══ DATA FOR PROCESSING ══

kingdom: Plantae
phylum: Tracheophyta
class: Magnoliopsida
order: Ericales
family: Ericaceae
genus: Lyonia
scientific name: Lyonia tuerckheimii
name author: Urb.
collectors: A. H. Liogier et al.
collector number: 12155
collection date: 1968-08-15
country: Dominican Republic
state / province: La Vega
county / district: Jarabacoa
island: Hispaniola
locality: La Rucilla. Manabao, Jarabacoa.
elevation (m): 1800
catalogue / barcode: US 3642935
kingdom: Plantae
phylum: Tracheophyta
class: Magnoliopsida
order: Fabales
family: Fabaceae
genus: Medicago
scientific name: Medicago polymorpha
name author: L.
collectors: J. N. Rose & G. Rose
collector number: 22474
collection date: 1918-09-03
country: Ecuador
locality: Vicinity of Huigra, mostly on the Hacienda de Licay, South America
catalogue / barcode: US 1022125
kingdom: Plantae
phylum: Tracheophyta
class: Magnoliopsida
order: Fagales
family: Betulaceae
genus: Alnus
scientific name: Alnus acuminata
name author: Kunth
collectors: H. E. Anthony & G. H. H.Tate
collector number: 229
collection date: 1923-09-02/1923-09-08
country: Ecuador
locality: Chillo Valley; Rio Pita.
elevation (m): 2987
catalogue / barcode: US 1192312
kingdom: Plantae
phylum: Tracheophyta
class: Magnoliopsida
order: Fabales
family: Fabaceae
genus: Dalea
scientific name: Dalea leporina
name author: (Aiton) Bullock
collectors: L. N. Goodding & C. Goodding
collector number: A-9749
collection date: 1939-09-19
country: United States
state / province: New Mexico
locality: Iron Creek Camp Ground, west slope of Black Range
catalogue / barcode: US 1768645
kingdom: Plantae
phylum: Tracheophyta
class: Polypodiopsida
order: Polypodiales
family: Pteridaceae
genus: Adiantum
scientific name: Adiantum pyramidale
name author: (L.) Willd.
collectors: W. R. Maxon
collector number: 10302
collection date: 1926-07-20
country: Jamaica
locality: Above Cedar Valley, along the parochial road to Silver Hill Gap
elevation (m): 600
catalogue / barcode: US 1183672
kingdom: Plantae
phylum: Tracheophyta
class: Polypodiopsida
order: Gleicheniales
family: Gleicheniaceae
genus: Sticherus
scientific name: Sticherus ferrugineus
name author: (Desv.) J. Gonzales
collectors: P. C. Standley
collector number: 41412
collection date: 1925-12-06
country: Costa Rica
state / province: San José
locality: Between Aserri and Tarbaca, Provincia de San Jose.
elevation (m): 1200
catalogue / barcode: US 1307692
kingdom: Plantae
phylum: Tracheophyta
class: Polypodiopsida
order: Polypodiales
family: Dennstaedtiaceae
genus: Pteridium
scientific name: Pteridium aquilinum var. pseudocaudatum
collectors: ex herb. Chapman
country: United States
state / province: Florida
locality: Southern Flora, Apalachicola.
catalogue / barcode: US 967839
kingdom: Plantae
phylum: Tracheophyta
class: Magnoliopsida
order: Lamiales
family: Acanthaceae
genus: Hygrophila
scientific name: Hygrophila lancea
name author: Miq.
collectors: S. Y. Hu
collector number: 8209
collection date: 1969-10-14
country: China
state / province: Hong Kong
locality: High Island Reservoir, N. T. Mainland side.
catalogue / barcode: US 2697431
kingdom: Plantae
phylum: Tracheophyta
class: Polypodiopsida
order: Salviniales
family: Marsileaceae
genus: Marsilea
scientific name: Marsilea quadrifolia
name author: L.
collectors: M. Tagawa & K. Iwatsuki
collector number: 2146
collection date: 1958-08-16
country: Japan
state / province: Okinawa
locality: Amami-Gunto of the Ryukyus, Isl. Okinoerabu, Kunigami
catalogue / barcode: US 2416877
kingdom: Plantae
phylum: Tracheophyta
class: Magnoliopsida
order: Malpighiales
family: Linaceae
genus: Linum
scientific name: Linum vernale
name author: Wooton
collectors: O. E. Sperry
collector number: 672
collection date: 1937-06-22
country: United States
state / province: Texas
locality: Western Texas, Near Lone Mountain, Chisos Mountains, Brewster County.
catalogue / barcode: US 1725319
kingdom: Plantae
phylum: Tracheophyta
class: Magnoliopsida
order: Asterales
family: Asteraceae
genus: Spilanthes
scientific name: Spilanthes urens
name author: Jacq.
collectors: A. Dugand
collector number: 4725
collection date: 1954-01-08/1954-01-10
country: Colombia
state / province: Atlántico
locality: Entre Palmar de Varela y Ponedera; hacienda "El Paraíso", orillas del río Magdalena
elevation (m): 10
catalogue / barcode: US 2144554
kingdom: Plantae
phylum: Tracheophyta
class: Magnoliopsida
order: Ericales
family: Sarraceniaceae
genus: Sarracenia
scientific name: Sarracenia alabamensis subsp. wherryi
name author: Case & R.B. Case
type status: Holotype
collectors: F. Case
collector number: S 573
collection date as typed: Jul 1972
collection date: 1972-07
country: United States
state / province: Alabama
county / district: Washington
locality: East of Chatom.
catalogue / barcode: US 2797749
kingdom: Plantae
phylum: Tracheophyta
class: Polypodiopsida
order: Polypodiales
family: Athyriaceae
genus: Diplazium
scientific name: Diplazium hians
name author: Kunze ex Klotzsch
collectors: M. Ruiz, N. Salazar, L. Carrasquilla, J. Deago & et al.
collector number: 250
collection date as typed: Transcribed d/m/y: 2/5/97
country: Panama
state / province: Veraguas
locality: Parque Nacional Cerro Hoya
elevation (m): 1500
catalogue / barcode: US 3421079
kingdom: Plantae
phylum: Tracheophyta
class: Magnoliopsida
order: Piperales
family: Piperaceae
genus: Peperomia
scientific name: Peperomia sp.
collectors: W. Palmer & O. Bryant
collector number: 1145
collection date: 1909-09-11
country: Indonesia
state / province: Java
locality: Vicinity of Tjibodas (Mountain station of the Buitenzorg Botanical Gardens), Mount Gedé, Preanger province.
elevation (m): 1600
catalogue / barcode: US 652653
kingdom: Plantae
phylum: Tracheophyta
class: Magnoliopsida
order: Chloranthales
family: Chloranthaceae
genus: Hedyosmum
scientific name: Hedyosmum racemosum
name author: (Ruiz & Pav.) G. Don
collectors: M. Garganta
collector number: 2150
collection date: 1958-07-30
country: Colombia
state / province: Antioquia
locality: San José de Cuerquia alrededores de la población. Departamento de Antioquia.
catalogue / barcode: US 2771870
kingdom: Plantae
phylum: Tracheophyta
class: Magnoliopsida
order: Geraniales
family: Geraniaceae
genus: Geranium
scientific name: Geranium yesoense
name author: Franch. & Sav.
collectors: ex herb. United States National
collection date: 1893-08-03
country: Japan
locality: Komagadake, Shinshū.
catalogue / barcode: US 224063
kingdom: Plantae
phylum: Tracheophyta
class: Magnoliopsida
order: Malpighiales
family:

═══

» **DIRECTIVE**
Rewrite the data above as a numbered list, starting at the line with "family: Pteridaceae" and ending at the line with "genus: Pteridium", both included. Leave out any blank lines.

» **CORRECT ANSWER**
1. family: Pteridaceae
2. genus: Adiantum
3. scientific name: Adiantum pyramidale
4. name author: (L.) Willd.
5. collectors: W. R. Maxon
6. collector number: 10302
7. collection date: 1926-07-20
8. country: Jamaica
9. locality: Above Cedar Valley, along the parochial road to Silver Hill Gap
10. elevation (m): 600
11. catalogue / barcode: US 1183672
12. kingdom: Plantae
13. phylum: Tracheophyta
14. class: Polypodiopsida
15. order: Gleicheniales
16. family: Gleicheniaceae
17. genus: Sticherus
18. scientific name: Sticherus ferrugineus
19. name author: (Desv.) J. Gonzales
20. collectors: P. C. Standley
21. collector number: 41412
22. collection date: 1925-12-06
23. country: Costa Rica
24. state / province: San José
25. locality: Between Aserri and Tarbaca, Provincia de San Jose.
26. elevation (m): 1200
27. catalogue / barcode: US 1307692
28. kingdom: Plantae
29. phylum: Tracheophyta
30. class: Polypodiopsida
31. order: Polypodiales
32. family: Dennstaedtiaceae
33. genus: Pteridium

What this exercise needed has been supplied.